そんな毎日が夢現の時間に支配される生活を送っていたが、10月末日の今日は街歩き以来の外出の日だ。

アルフォードとイザベルの婚約式の日である。

「アシェル様、本当に大丈夫ですか?無理をなさらなくても……。」

そう言って心配してくれるイザベルに、何が何でも行くからと言い張ったのは昨日のことだ。

邸の中であれば寝入ってしまったあと男装姿で抱えられても問題ないが、流石に外では嫌だからとドレスを着せて貰って。

咄嗟に服装の違いでお嬢様言葉がでてこないことには少し溜息を吐かれたが、イザベルとアベルに今日だけはいつも通り喋る許可を得た。
頭がぼんやりしているので、言葉の使い分けまでなかなか意識を割けないのだ。

普段通りだといつもの言葉遣いになるし、令嬢らしくと言われたら薫の意識を強くすればどうにかなるのだが、それは困ると言われた。薫の意識を強くされると体調不良も気付きにくいからと。

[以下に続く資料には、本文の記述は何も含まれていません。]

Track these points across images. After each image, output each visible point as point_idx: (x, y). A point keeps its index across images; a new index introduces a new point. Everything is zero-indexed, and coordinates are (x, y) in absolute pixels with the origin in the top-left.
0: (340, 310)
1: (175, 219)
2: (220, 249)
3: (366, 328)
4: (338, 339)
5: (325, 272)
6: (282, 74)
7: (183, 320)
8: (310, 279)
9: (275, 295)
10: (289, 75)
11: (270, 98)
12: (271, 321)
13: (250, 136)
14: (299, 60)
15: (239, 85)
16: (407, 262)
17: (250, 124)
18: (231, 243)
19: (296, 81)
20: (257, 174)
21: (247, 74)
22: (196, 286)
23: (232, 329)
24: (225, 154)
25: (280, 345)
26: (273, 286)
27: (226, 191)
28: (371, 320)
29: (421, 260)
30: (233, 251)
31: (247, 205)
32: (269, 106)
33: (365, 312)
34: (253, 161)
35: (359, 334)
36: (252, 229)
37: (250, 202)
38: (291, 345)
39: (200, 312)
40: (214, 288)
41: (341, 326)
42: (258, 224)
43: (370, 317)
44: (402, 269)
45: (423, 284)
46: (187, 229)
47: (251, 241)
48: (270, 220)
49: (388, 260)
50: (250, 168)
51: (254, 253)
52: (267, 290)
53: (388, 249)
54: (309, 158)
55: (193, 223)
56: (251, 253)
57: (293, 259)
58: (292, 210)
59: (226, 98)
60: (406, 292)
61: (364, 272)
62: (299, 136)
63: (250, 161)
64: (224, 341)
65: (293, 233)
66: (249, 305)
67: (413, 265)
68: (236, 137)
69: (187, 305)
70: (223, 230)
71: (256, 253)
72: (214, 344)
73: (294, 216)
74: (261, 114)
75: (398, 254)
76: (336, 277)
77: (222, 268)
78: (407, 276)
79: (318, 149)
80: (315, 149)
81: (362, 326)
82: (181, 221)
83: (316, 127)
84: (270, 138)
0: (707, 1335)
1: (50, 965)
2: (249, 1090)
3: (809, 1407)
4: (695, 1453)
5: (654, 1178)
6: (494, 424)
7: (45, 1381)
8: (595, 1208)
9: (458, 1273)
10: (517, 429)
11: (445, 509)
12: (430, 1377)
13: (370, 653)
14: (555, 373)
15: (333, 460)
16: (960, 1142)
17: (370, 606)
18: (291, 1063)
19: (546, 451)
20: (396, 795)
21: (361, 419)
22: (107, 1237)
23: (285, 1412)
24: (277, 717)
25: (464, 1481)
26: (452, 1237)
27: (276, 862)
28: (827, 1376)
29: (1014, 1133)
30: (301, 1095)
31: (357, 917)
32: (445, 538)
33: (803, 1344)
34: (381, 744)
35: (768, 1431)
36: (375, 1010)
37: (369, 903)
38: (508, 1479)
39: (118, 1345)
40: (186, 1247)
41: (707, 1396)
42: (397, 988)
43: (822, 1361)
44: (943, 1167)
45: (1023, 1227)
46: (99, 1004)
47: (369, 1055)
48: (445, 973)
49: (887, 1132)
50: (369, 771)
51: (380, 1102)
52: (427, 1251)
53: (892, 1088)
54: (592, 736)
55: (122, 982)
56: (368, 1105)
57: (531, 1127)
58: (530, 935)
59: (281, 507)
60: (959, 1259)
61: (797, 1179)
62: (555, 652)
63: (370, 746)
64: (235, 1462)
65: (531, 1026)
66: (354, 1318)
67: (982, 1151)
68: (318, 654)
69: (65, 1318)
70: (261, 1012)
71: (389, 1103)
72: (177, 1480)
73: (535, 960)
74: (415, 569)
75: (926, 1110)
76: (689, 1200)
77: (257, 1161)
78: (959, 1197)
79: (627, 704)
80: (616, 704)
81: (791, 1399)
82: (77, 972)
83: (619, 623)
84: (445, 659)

メイディー公爵家とトラスト伯爵家の婚約式なので、アークエイドは関係ないのだが。
アシェルが控室に行くのが分かっているので付いてくると言ったアークエイドが、馬車に揺られる隣に座っている。

ガタゴトという、殆ど揺れないのに響く馬車の音に耳を傾けながら、うとうとしたまま大聖堂に向かう。

アシェルは婚約式が始まる直前に集合で良いだろうと、アベルたちと一緒に出発ではなく、第二便でアークエイドとメアリーと共に馬車に乗っている。

アークエイドがどうしても王宮に行かなくてはいけない日の昼間の付き添いも、メアリーがやってくれていた。
最近はなんだかんだとメアリーと過ごす時間が長くなっているなと感じる。

「アークエイド殿下がいらっしゃるから大丈夫だと思うけれど……。わたくしも控室に行くわよ?」

「いいえ、メアリーお義母様は婚約式に出てください。僕は記憶持ちだから出れないけど、メアリーお義母様は参加できるんですから。大丈夫です。アークはどっか行けって言っても、絶対傍から離れませんから。」

「そうね……。でも、何か困ったことがあったら呼んでちょうだい。殿方に伝えにくいことだってあると思うから。」

「ありがとうございます。」

今日のメアリーに嫉妬の色は見られない。
というよりも、あのスクロールを使って邸に戻ってきてから嫉妬の色は無く、ずっと心配されている。

今までしたことがなかったのに、ちょくちょくおやすみのキスを貰うようになった。
それはメアリーと再婚してから滅多にしなくなっていたアベルも。

アークエイドが居ない時に武術の訓練は駄目だと言われたので、メアリーが付き添ってくれる時には刺繍をして過ごしていた。
孤児院へ寄付してもらおうと思ったのだ。

針を持ったまま寝るのは危ないのに、気付けば船を漕いでしまっていて。
メアリーが刺繍道具を回収して、膝枕までしてくれて寝かしつけてくれたこともある。

スタンピードの時にキルルがしてくれたように、背中をポンポンと優しく叩いてくれて。
ぼやけた意識だったので覚えていないが、子守唄も歌ってくれていたように思う。

そうやってメアリーに寝かしつけて貰ってお昼寝すると、不思議と寝起きはかなりスッキリしていた。
うとうとしているのですぐお昼寝できるのだが、その寝付きもいい気がするのだ。

未だにメアリーの嫉妬が何に起因するものなのか判明していないが、ここ最近の関係はかなり良好なのではないかと思っている。

馬車が大聖堂の前に到着する。

アシェルはアークエイドに抱えられて馬車から降りた。
心の底からドレスで来て良かったと思う。

馬車に乗る時は手を取ってもらっているのに足を踏み外してこけそうになったため、転げ落ちたらどうするんだと、自分の足での乗り降りの許可が降りなかったのだ。

こけて怪我をするくらいなら特に気にならないのに、寝惚けてて受け身が取れるのかと呆れられた。

そもそも前世でこけそうな時に、体術で習うような受け身なんて取ったことが無い。普通は手をついて顔面を守るくらいでは?と思うのに、アークエイドが過保護すぎる。

アシェルを降ろしたアークエイドは、続いてメアリーの手をとり、馬車は停留所でしばらく休憩だ。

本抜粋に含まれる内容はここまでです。